**Texte fourni**

◇ ◇ ◇ ◇ ◇

Abdel

J’ai trente ans, je suis marocain. Et réfugié. Je demande l’asile à la France. Vous me regardez de travers… Je devine vos pensées : « Qu’est-ce tu viens faire ici ? Ton pays n’est pas en guerre, ce n’est pas une dictature. Tu peux travailler chez toi. » Oui, en France, c’est ce qu’on pense du Maroc : un beau pays, un super spot de vacances, et la cuisine est si bonne !
Moi, ce n’est pas ce Maroc-là que j’ai connu.

Si tu as une famille, oui : tu peux t’en sortir. J’ai été abandonné à la naissance, recueilli par un couple de vieux sans enfants et viré par la famille à leur mort, sans un sou, sans droit à rien. J’avais neuf ans.
Finie l’école. Je prends la route, je survis en gardant des moutons ça et là, en faisant n’importe quel boulot qui me casse le dos (j’ai depuis une grave scoliose qui me handicape). Parfois, on me frappe en guise de salaire, et je n’ai rien à dire, personne pour me défendre. À quatorze ans, je me dis qu'en ville ce sera peut-être mieux.
Je pars à Marrakech. C’est pire. La rue, chacun pour soi, la mendicité. Je ne dors plus, je suis toujours sur le qui-vive et j’ai faim. Il n’y a que quand je sniffe de la colle que ça va mieux. Vous qui avez des services sociaux, une police, une justice à laquelle vous pouvez aller vous plaindre sans être obligé de payer, vous ne pouvez pas savoir ce que c’est que de n’avoir droit à rien, juste à mourir comme des chiens, parce qu’on est pauvre et seul dans la vie !
À seize ans, je reviens au village de mes parents adoptifs, pour essayer d’avoir une part de notre maison. La famille de mon père m’emmène au tribunal, me fait signer des papiers auxquels je ne comprends rien, qui leur permettent de vendre la maison. Ils me donnent mille dirhams du fruit de la vente. Une broutille. Je suis révolté, mais que puis-je faire ?

Il me faut attendre d'avoir dix-huit ans pour obtenir une pièce d’identité et passer un permis qui me permet de faire le chauffeur de temps en temps. Mais le boulot est rare et je galère toujours.
Je vieillis, je commence à réfléchir à ce que je vois, je me pose des questions sur la religion, que je trouve bizarre parfois, contradictoire. Je me dis qu’on remplace l’école par la religion et que c’est pour ça que les jeunes ne s’en sortent pas. On nous tient enchaînés. En pensant ainsi et en n’allant plus à la mosquée, je perds mes amis, plus personne ne me fait confiance.

◇ ◇ ◇ ◇ ◇

**Consigne**
Relevez, dans leur ordre d'apparition, tous les âges mentionnés dans le texte intitulé « Abdel ».

**Données d'entrée**
◇ ◇ ◇ ◇ ◇

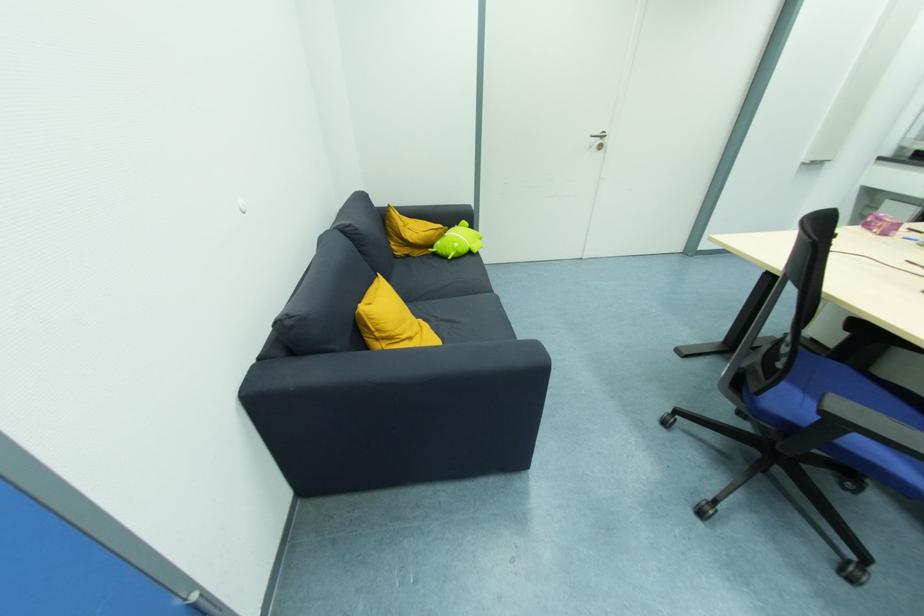
Image resolution: width=924 pixels, height=616 pixels. I want to click on white light switch, so click(239, 204).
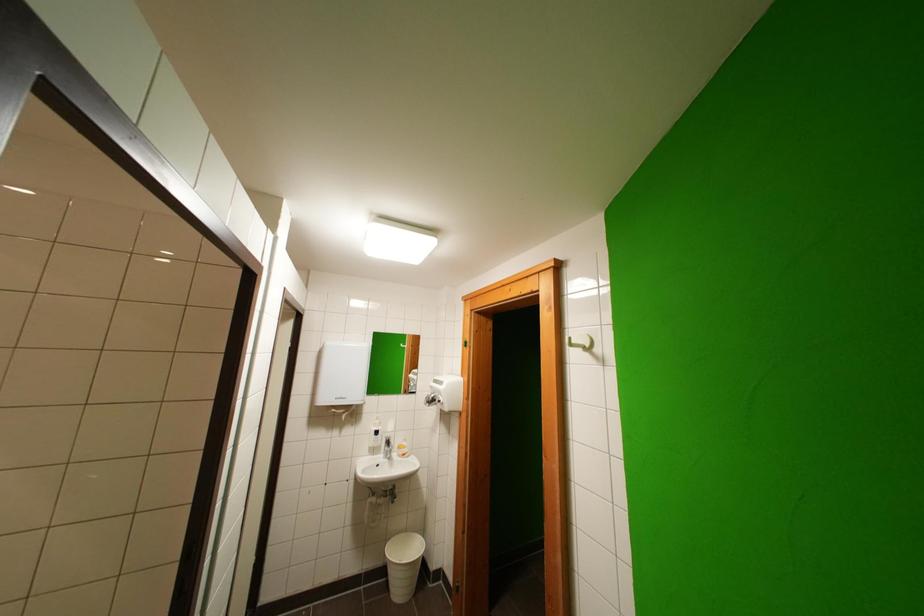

◇ ◇ ◇ ◇ ◇

**Réponse attendue**
trente ans ; neuf ans ; quatorze ans ; seize ans ; dix-huit ans